The government is paying for former vice president Nickey Iyambo's accommodation, despite there being no law to regulate his benefits and retirement package.
Presidential affairs minister Martin Andjaba said the government made temporary interventions to accommodate Iyambo.
Andjamba made these remarks in the National Assembly on Thursday when he responded to a question by Popular Democratic Movement leader McHenry Venaani, who asked how Iyambo was allowed to stay in a government house while the regulating bill was not yet in force.
A bill that is expected to be tabled in parliament soon will regulate vice presidents' benefits and retirement perks. Andjaba said Iyambo was only staying in the house "temporarily" until the National Assembly passes the draft bill.
He added that the presidency was currently drafting two bills, one that will deal with presidents and former presidents, and another to deal with vice presidents and former vice presidents. He said the government found itself in a position where they had to approve the benefits of the former vice president, although the law for such approval had not yet been passed.
Andjaba added that the same thing happened when Iyambo was sworn in as vice president in 2015 - the government approved his salary and conditions of service before introducing the regulating law in 2016.
"In the interim, arrangements were made as contained in one of the bills, with specific regard to the upkeep and security of the former vice president, pending the finalisation of the bill and passage by the National Assembly," he explained.
Andjaba stated that the National Assembly will only debate on the merits of the proposals already in force contained in the draft bill once it is tabled.
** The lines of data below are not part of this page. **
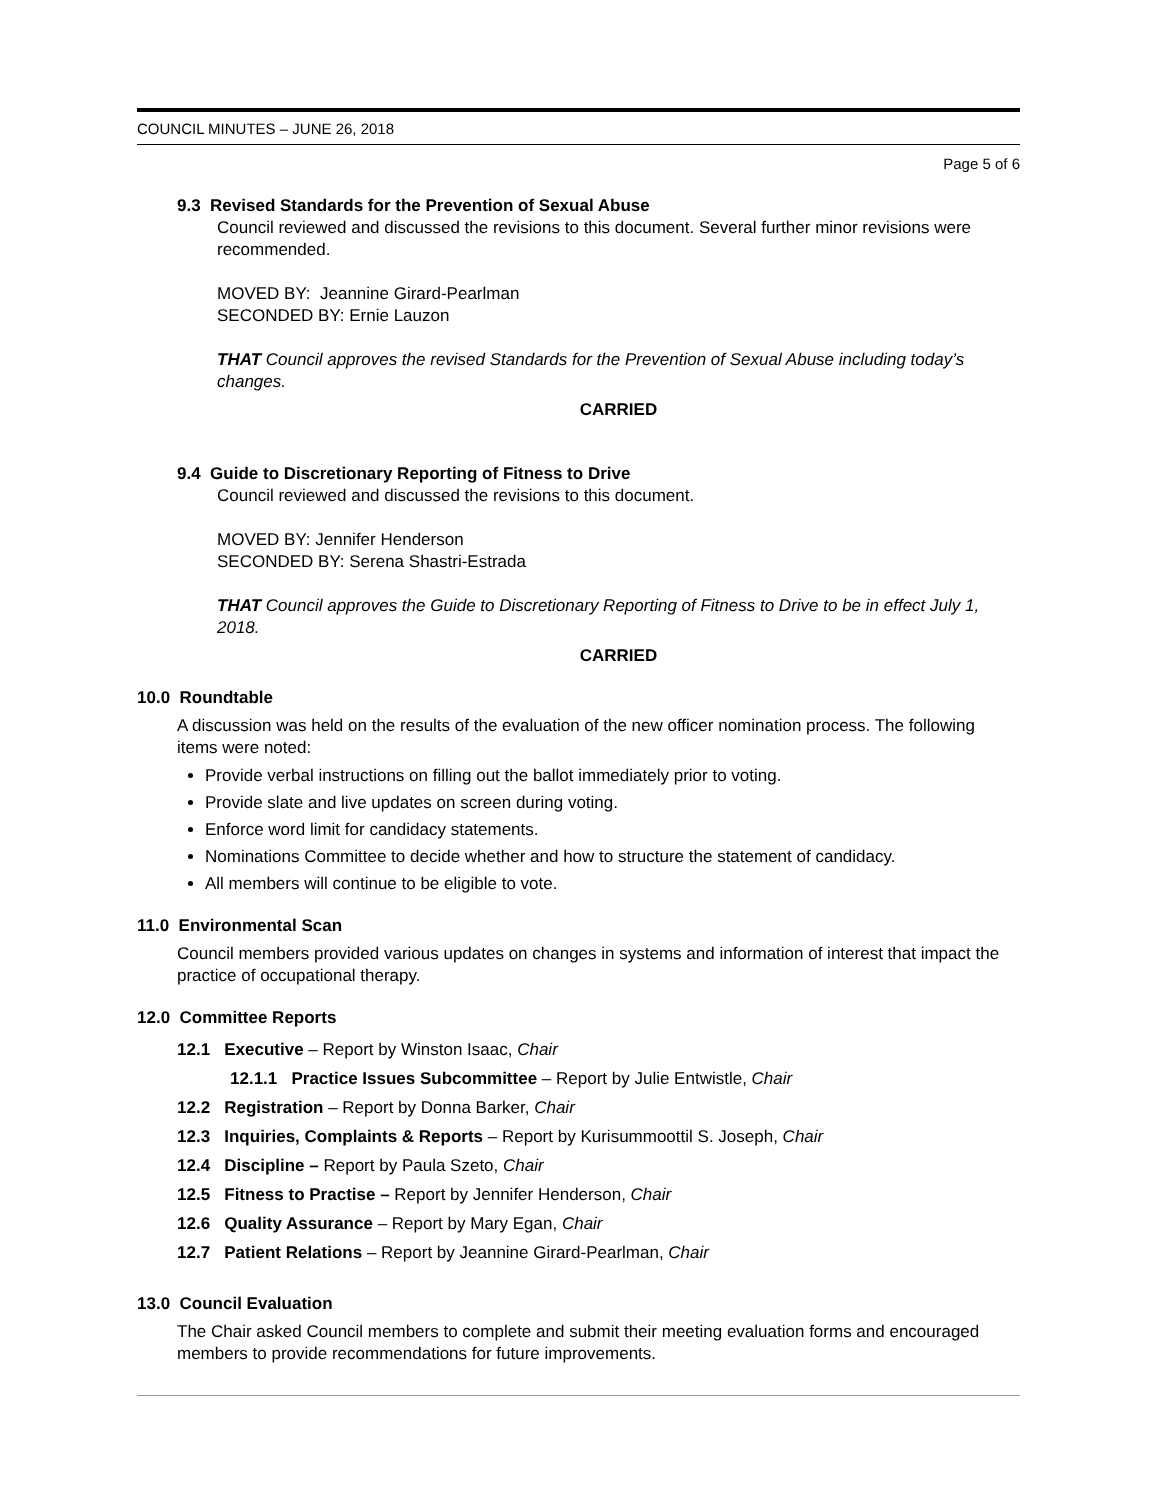COUNCIL MINUTES – JUNE 26, 2018
Page 5 of 6
9.3 Revised Standards for the Prevention of Sexual Abuse
Council reviewed and discussed the revisions to this document. Several further minor revisions were recommended.
MOVED BY: Jeannine Girard-Pearlman
SECONDED BY: Ernie Lauzon
THAT Council approves the revised Standards for the Prevention of Sexual Abuse including today’s changes.
CARRIED
9.4 Guide to Discretionary Reporting of Fitness to Drive
Council reviewed and discussed the revisions to this document.
MOVED BY: Jennifer Henderson
SECONDED BY: Serena Shastri-Estrada
THAT Council approves the Guide to Discretionary Reporting of Fitness to Drive to be in effect July 1, 2018.
CARRIED
10.0 Roundtable
A discussion was held on the results of the evaluation of the new officer nomination process. The following items were noted:
Provide verbal instructions on filling out the ballot immediately prior to voting.
Provide slate and live updates on screen during voting.
Enforce word limit for candidacy statements.
Nominations Committee to decide whether and how to structure the statement of candidacy.
All members will continue to be eligible to vote.
11.0 Environmental Scan
Council members provided various updates on changes in systems and information of interest that impact the practice of occupational therapy.
12.0 Committee Reports
12.1 Executive – Report by Winston Isaac, Chair
12.1.1 Practice Issues Subcommittee – Report by Julie Entwistle, Chair
12.2 Registration – Report by Donna Barker, Chair
12.3 Inquiries, Complaints & Reports – Report by Kurisummoottil S. Joseph, Chair
12.4 Discipline – Report by Paula Szeto, Chair
12.5 Fitness to Practise – Report by Jennifer Henderson, Chair
12.6 Quality Assurance – Report by Mary Egan, Chair
12.7 Patient Relations – Report by Jeannine Girard-Pearlman, Chair
13.0 Council Evaluation
The Chair asked Council members to complete and submit their meeting evaluation forms and encouraged members to provide recommendations for future improvements.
"It is what we determine in this august house which will be the basis for any dispensation which we offer current and future former vice presidents," he said.
The PDM and other opposition parties in the National Assembly have been criticising the Swapo-led government for creating the position of vice president, saying it was not needed and was a waste of public funds.
Sitting vice presidents under the presidential remuneration and other benefits' law get almost everything for free.
The perks of retired vice presidents, however, were not clarified under that law.